A new algorithm (found by the second author) for finding integral relations among a given set of real numbers is described and applied to several sets of real numbers. In particular, it is established that none of the following constants satisfies a simple, low degree polynomial equation: \(\gamma\) (Euler’s constant), \(\log \gamma\), \(\log \pi\), \(\rho_1\) (the imaginary part of the first complex zero of the Riemann zeta-function), \(\log \rho_1\), \(\zeta(3)\) (Riemann’s zeta-function evaluated at 3), and \(log \zeta(3)\). Moreover, minimum Euclidean norms are listed for any integer relation which could possibly be satisfied by vectors consisting of powers of the above numbers. The algorithm is also applied to Feigenbaum’s constant, and to two constants of fundamental physics. However, these constants are only known to very moderate precision (derived from experiments), so that the results found for these constants are much weaker than those obtained for \(\gamma\), \(\log \gamma\), etc.
Multiprecision computations are used to run the algorithm (with an accuracy of up to 768 decimal digits). The multiplication procedure is based on a fast complex FFT routine. Much care is devoted to the reliability of the computational results. The computations were performed on two different computer systems (a Cray-2 supercomputer and a Silicon Graphics IRIS 4D workstation) with different programs on the two computers. The new algorithm is much faster than a previous algorithm of Forcade and Ferguson (by a factor of at least 300 for a given example).

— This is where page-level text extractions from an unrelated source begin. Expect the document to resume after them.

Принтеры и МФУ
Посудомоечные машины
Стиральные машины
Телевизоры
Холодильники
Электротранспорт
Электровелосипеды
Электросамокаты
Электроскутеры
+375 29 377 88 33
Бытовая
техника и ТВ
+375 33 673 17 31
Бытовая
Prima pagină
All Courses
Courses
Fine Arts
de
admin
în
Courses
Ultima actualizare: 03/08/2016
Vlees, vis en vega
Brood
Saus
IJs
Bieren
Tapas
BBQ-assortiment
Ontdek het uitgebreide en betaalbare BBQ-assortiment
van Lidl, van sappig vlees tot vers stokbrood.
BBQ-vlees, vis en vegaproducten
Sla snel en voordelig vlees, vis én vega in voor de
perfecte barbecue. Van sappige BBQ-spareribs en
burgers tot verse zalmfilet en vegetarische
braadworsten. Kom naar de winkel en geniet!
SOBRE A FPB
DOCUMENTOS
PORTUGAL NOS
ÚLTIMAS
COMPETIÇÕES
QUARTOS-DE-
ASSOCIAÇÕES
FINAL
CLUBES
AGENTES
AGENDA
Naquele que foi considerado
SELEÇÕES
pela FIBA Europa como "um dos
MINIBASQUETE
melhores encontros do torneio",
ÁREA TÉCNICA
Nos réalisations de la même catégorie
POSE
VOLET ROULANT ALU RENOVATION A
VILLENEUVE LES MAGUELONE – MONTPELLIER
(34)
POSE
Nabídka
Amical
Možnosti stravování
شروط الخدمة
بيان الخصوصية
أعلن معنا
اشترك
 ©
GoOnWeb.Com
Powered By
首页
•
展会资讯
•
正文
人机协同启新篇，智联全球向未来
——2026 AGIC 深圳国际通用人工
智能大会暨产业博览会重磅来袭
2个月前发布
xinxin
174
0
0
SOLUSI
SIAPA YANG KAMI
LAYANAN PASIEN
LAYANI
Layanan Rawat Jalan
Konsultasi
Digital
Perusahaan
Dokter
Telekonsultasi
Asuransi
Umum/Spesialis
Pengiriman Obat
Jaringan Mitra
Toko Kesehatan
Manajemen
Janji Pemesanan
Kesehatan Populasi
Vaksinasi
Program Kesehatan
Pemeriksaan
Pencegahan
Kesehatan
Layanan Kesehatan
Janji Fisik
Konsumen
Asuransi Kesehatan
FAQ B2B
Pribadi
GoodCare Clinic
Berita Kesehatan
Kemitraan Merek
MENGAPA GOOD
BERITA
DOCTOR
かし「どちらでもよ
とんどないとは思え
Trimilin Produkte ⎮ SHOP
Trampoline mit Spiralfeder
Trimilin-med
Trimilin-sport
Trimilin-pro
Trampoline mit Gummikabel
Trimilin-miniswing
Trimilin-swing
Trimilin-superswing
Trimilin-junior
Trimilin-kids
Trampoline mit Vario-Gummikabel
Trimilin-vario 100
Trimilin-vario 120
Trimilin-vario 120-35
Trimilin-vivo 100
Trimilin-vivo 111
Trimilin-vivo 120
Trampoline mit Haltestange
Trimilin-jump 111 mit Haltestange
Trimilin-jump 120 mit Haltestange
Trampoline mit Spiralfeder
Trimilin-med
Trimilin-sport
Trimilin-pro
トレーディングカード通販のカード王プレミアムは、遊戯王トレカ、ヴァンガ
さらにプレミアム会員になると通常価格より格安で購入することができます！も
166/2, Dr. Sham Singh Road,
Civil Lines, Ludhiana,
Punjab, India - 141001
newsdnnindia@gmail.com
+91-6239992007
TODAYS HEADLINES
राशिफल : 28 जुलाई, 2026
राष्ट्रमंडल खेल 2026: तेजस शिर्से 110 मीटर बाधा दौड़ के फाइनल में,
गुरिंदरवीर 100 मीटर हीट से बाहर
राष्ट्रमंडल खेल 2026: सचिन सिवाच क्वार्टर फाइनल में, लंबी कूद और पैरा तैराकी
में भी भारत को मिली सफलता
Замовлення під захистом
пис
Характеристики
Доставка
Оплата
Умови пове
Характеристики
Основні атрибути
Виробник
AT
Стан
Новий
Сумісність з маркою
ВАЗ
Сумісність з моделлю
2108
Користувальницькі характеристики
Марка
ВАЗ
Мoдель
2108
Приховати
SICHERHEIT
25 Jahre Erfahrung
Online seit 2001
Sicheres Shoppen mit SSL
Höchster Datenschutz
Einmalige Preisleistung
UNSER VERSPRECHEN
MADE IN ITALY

Similar recent work by R. Kannan and L. A. McGeoch [Lect. Notes Comput. Sci. 241, 263–269 (1986; Zbl 0616.10027)] is briefly mentioned: this utilizes the Lovász basis reduction algorithm to obtain bounds on any polynomial that could be satisfied by \(e-\pi\) and \(e+\pi\). It would be interesting to see how Kannan and McGeoch’s attack compares with the new algorithm studied in the present paper.